USE OF RESISTIVITY SOUNDING DATA IN A HYDROGEOLOGIC CONCEPTUAL SITE MODEL

The work described here is part of a research project to develop a strategic approach to ground-water monitoring applicable to sites of interest to the U.S. Nuclear Regulatory Commission. The overall strategy involves a structured approach beginning with a detailed analysis of site data and local to regional geologic setting and history; development of a detailed conceptual site model (CSM) integrating geological, geophysical and hydrological data, and computer simulation of flow and transport for this model. This strategy will identify specific locations and times where monitoring is needed. We are currently testing parts of the strategy with field data from the U.S. Geological Survey's (USGS) Amargosa Desert Research Site (ADRS) (http://nevada.usgs.gov/adrs/.)
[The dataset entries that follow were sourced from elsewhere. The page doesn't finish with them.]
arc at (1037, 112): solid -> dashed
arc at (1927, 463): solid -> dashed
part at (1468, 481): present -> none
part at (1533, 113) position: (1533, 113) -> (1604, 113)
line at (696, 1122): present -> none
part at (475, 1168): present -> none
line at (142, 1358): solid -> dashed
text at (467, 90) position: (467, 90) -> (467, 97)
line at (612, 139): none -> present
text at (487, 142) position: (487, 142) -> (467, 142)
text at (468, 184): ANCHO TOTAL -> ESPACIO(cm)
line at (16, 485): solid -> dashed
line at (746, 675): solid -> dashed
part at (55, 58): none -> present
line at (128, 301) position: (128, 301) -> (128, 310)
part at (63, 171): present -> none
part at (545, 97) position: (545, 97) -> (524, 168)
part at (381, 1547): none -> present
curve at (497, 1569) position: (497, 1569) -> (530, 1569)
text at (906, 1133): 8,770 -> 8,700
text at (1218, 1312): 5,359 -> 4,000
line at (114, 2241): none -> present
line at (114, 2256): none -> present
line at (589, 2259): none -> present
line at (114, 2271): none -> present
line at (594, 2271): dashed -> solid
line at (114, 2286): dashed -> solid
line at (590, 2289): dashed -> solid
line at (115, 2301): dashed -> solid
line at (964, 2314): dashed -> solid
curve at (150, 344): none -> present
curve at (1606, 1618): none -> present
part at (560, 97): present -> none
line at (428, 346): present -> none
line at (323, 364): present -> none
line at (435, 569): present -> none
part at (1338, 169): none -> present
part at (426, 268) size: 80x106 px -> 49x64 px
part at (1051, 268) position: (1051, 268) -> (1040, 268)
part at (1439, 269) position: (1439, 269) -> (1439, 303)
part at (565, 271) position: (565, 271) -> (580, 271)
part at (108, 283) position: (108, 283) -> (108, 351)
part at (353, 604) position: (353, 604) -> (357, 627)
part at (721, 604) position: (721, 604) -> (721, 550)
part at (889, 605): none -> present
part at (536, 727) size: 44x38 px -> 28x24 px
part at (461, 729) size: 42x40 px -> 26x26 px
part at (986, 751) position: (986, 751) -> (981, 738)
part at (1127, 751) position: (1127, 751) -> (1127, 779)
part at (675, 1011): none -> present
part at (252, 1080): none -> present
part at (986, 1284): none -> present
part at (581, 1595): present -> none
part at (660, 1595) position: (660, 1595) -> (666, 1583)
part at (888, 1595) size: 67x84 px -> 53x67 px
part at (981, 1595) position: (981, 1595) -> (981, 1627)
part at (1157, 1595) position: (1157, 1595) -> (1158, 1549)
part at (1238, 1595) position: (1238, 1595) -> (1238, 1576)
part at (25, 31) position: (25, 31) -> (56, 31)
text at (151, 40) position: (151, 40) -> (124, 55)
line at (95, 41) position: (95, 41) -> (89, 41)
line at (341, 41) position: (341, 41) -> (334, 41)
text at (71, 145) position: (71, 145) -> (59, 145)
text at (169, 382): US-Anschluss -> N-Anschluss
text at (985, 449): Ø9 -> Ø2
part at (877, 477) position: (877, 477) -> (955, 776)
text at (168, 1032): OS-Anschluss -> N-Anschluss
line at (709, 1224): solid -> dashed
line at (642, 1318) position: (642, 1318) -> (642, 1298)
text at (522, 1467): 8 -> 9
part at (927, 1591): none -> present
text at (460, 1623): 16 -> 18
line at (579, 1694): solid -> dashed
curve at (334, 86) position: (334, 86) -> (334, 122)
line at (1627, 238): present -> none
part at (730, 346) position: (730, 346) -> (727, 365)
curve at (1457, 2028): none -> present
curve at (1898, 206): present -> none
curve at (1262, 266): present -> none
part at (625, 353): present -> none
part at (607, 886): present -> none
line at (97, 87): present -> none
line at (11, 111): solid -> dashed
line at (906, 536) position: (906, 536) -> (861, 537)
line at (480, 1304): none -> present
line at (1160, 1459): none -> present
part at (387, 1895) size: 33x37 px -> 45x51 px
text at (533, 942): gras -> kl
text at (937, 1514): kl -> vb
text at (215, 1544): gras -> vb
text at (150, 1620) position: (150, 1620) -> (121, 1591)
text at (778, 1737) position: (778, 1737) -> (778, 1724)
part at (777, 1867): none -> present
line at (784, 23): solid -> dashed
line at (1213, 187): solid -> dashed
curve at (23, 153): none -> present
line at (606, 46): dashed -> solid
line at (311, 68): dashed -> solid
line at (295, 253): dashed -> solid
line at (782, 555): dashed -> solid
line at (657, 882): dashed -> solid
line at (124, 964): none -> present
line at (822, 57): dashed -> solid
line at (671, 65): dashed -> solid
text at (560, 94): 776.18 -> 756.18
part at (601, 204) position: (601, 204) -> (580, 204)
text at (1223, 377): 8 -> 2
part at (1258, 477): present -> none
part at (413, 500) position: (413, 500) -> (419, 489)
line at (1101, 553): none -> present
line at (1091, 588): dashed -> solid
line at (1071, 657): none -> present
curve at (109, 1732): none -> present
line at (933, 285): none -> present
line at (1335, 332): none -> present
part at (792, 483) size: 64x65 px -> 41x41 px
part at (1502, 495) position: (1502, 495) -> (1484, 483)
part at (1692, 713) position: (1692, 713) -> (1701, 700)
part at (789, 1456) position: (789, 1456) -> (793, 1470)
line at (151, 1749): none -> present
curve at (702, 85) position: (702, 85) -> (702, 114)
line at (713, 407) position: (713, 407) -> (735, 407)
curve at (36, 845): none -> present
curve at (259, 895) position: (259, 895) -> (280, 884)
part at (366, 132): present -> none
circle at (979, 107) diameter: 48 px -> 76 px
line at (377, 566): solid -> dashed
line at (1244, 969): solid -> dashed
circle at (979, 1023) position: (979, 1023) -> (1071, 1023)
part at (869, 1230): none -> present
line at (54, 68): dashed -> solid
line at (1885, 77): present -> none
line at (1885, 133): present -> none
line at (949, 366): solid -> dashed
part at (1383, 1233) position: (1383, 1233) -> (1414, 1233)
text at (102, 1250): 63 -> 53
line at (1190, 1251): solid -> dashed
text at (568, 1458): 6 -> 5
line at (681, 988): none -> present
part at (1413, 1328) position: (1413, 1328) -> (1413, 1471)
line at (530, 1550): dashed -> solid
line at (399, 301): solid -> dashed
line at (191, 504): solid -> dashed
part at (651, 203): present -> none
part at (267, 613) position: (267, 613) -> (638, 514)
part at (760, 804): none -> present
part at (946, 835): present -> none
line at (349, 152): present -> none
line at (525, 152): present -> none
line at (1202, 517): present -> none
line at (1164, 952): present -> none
Numerical simulation of tritium migration at the ADRS (Mayers et al., 2005, doi:10.2136/vzj2004.0179) proposed a vertical transport path together with diffusion along gravel layers, but none of these simulations were able to reproduce the observed tritium profiles. Our analysis uses electrical resistivity soundings in and near the ADRS as published by Bisdorf, 2002 (USGS Open-File Report 02-0140), to constrain a CSM with a fault for the ADRS area. We believe this model supplies the needed vertical pathway referred to in Mayer, op. cit., and also explains a steep gradient in the water table map as published by Walvoord, et al., 2004 (doi:10.1029/2004WR003599).

This analysis illustrates the importance of developing an integrated CSM for waste site selection, and monitoring network design. The observed vertical and lateral migration of tritium at the ADRS seems to be strongly influenced by geologic structures that were unknown prior to the USGS research efforts. These structural controls should be the focus of future monitoring design.

Data from the ADRS were provided through the courtesy of Brian J. Andraski (USGS ADRS Coordinator, Carson City, Nevada) and David A. Stonestrom (USGS National Research Program, Menlo Park, California). Their assistance is gratefully acknowledged.